## Collection entries
━━━━━━━━━━━━━━━━━━━━

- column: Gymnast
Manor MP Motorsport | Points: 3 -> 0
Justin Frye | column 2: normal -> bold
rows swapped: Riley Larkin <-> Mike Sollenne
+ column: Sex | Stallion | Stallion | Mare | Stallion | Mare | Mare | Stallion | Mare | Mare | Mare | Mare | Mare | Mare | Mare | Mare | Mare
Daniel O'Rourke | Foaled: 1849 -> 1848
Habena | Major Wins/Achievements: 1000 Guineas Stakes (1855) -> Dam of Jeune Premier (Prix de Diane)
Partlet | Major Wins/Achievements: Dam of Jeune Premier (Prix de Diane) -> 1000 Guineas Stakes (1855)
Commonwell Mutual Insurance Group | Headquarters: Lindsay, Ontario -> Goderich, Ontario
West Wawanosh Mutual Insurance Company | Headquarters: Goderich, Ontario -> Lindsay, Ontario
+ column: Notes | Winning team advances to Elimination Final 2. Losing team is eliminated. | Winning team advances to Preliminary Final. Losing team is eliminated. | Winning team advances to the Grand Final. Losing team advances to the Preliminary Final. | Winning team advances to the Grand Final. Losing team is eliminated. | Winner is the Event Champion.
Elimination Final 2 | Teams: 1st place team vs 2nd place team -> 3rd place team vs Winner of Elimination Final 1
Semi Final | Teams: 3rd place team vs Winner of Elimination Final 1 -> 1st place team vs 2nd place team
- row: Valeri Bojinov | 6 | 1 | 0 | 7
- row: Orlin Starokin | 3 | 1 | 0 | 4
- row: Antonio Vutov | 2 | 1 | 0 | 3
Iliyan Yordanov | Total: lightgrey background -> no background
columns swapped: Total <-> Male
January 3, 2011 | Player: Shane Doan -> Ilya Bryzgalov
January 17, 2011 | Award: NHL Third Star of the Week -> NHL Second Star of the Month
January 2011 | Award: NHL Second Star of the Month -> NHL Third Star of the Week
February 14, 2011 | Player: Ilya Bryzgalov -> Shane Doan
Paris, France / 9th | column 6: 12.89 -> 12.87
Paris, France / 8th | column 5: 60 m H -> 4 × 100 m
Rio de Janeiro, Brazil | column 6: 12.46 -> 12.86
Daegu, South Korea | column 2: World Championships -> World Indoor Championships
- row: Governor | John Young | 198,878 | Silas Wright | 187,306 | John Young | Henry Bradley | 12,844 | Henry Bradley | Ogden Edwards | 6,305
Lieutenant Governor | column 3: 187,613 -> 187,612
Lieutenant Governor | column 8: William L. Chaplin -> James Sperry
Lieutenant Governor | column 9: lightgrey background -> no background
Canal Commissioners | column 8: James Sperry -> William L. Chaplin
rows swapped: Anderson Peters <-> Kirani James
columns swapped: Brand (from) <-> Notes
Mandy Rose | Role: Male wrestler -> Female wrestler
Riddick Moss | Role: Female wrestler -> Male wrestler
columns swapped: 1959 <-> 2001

━━━━━━━━━━━━━━━━━━━━

## GIVEN TASK
Copy every line of the material above word for word, with every character and mark unchanged.

## WORKED SOLUTION
- column: Gymnast
Manor MP Motorsport | Points: 3 -> 0
Justin Frye | column 2: normal -> bold
rows swapped: Riley Larkin <-> Mike Sollenne
+ column: Sex | Stallion | Stallion | Mare | Stallion | Mare | Mare | Stallion | Mare | Mare | Mare | Mare | Mare | Mare | Mare | Mare | Mare
Daniel O'Rourke | Foaled: 1849 -> 1848
Habena | Major Wins/Achievements: 1000 Guineas Stakes (1855) -> Dam of Jeune Premier (Prix de Diane)
Partlet | Major Wins/Achievements: Dam of Jeune Premier (Prix de Diane) -> 1000 Guineas Stakes (1855)
Commonwell Mutual Insurance Group | Headquarters: Lindsay, Ontario -> Goderich, Ontario
West Wawanosh Mutual Insurance Company | Headquarters: Goderich, Ontario -> Lindsay, Ontario
+ column: Notes | Winning team advances to Elimination Final 2. Losing team is eliminated. | Winning team advances to Preliminary Final. Losing team is eliminated. | Winning team advances to the Grand Final. Losing team advances to the Preliminary Final. | Winning team advances to the Grand Final. Losing team is eliminated. | Winner is the Event Champion.
Elimination Final 2 | Teams: 1st place team vs 2nd place team -> 3rd place team vs Winner of Elimination Final 1
Semi Final | Teams: 3rd place team vs Winner of Elimination Final 1 -> 1st place team vs 2nd place team
- row: Valeri Bojinov | 6 | 1 | 0 | 7
- row: Orlin Starokin | 3 | 1 | 0 | 4
- row: Antonio Vutov | 2 | 1 | 0 | 3
Iliyan Yordanov | Total: lightgrey background -> no background
columns swapped: Total <-> Male
January 3, 2011 | Player: Shane Doan -> Ilya Bryzgalov
January 17, 2011 | Award: NHL Third Star of the Week -> NHL Second Star of the Month
January 2011 | Award: NHL Second Star of the Month -> NHL Third Star of the Week
February 14, 2011 | Player: Ilya Bryzgalov -> Shane Doan
Paris, France / 9th | column 6: 12.89 -> 12.87
Paris, France / 8th | column 5: 60 m H -> 4 × 100 m
Rio de Janeiro, Brazil | column 6: 12.46 -> 12.86
Daegu, South Korea | column 2: World Championships -> World Indoor Championships
- row: Governor | John Young | 198,878 | Silas Wright | 187,306 | John Young | Henry Bradley | 12,844 | Henry Bradley | Ogden Edwards | 6,305
Lieutenant Governor | column 3: 187,613 -> 187,612
Lieutenant Governor | column 8: William L. Chaplin -> James Sperry
Lieutenant Governor | column 9: lightgrey background -> no background
Canal Commissioners | column 8: James Sperry -> William L. Chaplin
rows swapped: Anderson Peters <-> Kirani James
columns swapped: Brand (from) <-> Notes
Mandy Rose | Role: Male wrestler -> Female wrestler
Riddick Moss | Role: Female wrestler -> Male wrestler
columns swapped: 1959 <-> 2001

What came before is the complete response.